Daniel Moynihan has been aggressive in warning the nation about y2k. Nobody in authority has paid much attention to him.
He also wrote a plank into the tax code which makes it very hard for programmers to set up as independent contractors. The IRS is enforcing this law aggressively.
This reduces income for programmers. Economics tells us that when a government uses coercion to reduce the price of any good or service, there will be a shortage at the artificial price.
Programmers who want to earn more money as independent programmers are not allowed to do it. Thus, Moynihan the y2k Cassandra is undermined by Moynihan the author of the tax code.
All this to gain a paltry $12 million a year, which Moynihan traded to give IBM a tax break.
The story appeared in the NEW YORK TIMES (April 27). [Registration is required.]
* * * * * * * * *
he Senate holds hearings this week on complaints of taxpayer abuse by the Internal Revenue Service, but the agenda does not include the role of Congress itself in creating taxpayer woes, particularly for tens of thousands of computer programmers.
But just ask Midge Johnson, a would-be programming entrepreneur, about a long-standing tax law that is pointed specifically at software professionals and prevents many of them from setting up freelance businesses. Lately, the IRS has been aggressively enforcing that law -- even as computer programmers are in such short supply that the Clinton Administration is pouring millions of dollars into Federal initiatives to train more of them.
It appears to be public policy in conflict with itself and it is making work life difficult for a category of citizens crucial to the digital economy. . . .
Mrs. Johnson, of Lanham, Md., knows that programmers are in such short supply that they can earn up to several hundred dollars an hour writing code for hire, and many in Congress want to let tens of thousands of foreign programmers migrate to the United States. She calculated that if she were in business for herself she could double her income.
Everywhere Mrs. Johnson went in the suburbs of the nation's capital, she said, she was offered work fixing and customizing software -- but only if she would close her business and become an employee. . . .
Mrs. Johnson and thousands of other computer programmers who want to work for themselves instead of being employees have run afoul of a 1986 law in which Congress decreed that most individual programmers cannot be entrepreneurs.
The law generally excludes programmers from statutes giving employers some flexibility to use independent contractors. Critics say that the IRS has recently stepped up its enforcement of the law in a way that effectively kills start-up programming businesses if their only employee is the founder.
The law, which was introduced by Senator Daniel Patrick Moynihan, Democrat of New York, was estimated to raise $60 million over five years, a figure based on a belief by a staff member of the Congressional Joint Committee on Taxation that employees cheat less on their taxes than independent contractors do.
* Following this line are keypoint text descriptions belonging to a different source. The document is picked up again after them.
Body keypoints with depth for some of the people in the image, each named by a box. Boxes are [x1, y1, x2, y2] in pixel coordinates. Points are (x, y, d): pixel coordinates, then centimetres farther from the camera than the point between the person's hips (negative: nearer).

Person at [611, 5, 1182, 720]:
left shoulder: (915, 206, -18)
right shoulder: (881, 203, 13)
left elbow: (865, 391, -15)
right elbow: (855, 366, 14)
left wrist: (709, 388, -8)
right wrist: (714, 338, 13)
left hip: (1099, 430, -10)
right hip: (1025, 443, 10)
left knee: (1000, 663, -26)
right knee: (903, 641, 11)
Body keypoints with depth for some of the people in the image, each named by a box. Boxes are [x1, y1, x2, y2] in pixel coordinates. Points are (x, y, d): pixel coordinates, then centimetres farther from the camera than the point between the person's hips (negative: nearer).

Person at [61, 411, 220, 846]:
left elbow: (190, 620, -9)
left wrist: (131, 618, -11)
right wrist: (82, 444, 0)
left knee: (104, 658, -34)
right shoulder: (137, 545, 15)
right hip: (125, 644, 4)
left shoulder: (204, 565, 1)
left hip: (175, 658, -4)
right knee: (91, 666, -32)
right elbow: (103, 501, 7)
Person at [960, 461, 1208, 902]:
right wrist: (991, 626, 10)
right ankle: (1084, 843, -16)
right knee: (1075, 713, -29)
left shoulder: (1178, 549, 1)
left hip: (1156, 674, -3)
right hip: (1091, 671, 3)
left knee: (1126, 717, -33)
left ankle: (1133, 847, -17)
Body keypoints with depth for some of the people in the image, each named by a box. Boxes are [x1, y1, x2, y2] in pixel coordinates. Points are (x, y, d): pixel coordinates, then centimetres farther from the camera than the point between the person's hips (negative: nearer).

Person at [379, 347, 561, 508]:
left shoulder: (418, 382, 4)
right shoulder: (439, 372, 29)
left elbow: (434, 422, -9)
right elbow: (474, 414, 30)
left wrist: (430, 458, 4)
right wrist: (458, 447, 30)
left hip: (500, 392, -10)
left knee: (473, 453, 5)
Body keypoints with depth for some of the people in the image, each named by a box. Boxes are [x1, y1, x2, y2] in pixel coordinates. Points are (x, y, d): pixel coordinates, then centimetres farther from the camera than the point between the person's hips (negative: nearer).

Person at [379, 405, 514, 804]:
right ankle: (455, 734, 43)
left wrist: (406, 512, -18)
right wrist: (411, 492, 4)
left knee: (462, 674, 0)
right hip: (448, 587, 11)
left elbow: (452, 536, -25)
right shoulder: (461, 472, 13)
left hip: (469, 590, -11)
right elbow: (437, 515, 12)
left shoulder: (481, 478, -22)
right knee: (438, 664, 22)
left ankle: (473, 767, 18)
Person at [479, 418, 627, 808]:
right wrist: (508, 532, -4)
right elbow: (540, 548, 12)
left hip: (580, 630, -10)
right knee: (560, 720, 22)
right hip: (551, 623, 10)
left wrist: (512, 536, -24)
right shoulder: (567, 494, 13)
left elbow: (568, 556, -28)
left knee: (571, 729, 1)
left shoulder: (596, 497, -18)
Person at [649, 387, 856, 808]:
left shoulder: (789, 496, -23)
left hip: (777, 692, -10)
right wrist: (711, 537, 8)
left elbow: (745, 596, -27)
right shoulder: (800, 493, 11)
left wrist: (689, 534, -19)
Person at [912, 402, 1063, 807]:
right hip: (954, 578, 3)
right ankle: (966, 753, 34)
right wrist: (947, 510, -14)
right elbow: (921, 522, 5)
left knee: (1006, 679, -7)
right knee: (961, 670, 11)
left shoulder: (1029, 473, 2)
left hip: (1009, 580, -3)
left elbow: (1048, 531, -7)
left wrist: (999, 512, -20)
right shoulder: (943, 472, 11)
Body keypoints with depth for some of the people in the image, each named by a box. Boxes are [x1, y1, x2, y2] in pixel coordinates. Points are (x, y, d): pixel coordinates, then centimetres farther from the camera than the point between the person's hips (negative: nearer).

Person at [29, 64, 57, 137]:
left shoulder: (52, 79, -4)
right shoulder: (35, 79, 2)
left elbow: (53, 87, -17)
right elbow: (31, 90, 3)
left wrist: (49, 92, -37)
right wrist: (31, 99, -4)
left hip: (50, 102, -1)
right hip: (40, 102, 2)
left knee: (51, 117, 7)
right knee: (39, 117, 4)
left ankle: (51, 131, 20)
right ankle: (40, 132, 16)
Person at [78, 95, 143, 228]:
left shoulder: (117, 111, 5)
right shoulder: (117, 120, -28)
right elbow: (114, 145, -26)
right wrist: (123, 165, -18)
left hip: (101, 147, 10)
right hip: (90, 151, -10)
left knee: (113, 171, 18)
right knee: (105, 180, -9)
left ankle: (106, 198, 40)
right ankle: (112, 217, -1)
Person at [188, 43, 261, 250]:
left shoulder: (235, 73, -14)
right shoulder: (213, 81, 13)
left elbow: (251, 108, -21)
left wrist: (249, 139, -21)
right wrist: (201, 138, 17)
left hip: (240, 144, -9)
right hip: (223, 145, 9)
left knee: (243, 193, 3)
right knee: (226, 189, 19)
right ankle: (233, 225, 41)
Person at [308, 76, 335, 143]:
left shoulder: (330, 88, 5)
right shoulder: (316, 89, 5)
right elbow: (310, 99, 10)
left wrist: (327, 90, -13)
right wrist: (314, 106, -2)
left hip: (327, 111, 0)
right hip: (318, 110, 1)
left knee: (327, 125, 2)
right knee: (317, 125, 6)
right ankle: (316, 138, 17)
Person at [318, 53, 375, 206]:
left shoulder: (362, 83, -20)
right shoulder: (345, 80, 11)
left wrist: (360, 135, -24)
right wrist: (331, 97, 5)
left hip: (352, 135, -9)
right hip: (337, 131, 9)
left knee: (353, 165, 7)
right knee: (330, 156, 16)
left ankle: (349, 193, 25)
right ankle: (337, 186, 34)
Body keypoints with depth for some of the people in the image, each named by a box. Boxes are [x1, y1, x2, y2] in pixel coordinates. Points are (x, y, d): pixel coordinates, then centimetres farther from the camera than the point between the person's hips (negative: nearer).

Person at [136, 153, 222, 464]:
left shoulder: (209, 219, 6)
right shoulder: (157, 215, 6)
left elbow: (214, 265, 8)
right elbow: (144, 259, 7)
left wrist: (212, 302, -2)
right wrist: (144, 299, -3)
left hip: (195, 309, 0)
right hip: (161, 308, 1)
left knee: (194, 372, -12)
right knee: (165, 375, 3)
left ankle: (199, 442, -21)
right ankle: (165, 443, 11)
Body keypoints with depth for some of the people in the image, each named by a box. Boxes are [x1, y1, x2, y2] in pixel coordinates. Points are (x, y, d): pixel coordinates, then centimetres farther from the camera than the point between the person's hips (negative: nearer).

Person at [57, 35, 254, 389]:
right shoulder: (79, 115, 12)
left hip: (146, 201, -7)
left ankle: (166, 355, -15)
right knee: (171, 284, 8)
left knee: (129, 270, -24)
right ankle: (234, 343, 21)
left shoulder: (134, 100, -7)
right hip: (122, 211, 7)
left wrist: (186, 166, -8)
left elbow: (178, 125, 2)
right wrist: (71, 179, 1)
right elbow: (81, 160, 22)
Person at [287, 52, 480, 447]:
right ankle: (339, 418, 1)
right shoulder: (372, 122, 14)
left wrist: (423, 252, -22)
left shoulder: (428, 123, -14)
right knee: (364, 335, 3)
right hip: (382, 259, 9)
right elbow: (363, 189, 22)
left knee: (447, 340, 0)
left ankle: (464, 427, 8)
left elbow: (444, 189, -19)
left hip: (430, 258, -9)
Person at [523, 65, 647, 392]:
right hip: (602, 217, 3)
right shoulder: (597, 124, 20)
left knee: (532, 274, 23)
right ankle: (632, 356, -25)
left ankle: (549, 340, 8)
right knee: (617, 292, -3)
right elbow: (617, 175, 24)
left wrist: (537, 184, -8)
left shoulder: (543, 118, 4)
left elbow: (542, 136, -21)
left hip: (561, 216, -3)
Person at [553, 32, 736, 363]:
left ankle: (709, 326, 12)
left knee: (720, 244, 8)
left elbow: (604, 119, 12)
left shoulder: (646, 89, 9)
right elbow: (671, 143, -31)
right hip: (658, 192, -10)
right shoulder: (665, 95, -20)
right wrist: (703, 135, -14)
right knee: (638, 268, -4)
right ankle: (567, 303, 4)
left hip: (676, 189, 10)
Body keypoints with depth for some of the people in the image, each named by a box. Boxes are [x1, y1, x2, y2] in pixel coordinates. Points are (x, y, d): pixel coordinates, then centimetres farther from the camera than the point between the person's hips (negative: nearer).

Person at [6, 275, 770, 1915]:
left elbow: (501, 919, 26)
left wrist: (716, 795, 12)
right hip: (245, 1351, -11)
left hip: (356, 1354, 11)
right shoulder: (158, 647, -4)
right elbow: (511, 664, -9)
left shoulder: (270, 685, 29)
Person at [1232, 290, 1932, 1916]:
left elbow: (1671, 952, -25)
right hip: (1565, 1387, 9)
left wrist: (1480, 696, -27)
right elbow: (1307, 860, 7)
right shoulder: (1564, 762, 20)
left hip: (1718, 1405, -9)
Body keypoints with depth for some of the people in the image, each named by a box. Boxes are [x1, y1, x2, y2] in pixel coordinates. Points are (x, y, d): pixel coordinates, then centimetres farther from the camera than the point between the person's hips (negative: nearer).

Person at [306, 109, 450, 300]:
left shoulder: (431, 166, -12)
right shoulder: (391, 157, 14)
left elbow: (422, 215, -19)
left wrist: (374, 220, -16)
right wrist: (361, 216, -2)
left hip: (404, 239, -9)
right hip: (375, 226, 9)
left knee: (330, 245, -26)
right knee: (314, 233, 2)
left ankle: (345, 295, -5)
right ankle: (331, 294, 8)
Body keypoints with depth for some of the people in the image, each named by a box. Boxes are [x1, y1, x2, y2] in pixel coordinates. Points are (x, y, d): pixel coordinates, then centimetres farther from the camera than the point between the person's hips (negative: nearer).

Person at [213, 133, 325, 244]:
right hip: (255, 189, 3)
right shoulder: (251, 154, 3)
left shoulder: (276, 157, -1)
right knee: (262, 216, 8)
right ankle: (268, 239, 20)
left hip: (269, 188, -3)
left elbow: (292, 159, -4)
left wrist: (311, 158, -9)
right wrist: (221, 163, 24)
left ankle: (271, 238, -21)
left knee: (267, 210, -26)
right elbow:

That was enough money to pay for a tax break, approved with Moynihan's support, that was sought by IBM for its overseas operations. Under the Gramm-Rudman deficit control act of the previous year, Congress was required to pay for any tax cuts with comparable revenue increases or spending cuts. . . .
But internal IRS documents show that in Alaska, California, Ohio, Minnesota, New York and New Jersey, IRS auditors as recently as last year hunted for corporations created by computer programmers. They found scores of such companies and then disallowed them for tax purposes. The papers show that they were disallowed because they were less than a year old and had only one employee, the programmer who created the corporation. . . .
The immediate effect of these audits is to force individual programmers like Mrs. Johnson to abandon their dreams of getting rich off their high-technology skills. But the broader impact is that small businesses started by one entrepreneur do not have a chance to grow into mighty enterprises that can create jobs and generate more taxes. "Who do you know who would hire someone who will bring with them trouble from the IRS?" asked Harvey J. Shulman, the Washington lawyer for the National Association of Computer Consultant Businesses, who made the audit documents available. . . .
Ed Myers, president of a company in El Segundo, Calif., that provides programmers to corporations, said that when his company was audited he and Shulman were able to defend the status of all but 3 of 50 workers as independent contractors.
"The auditor then said I had to give him two more people and I said, 'what do you mean?' and he said he had to have five people he could reclassify as employees because that was what his boss demanded and that if I would give him two more names he would close the audit.
"My first reaction was 'hell no,' because they are not truly employees," Myers said. "But my second reaction was that it makes no economic sense for me to fight this because it would cost another $50,000 or more, so I gave him two names."
The two programmers, he said, no longer speak to him.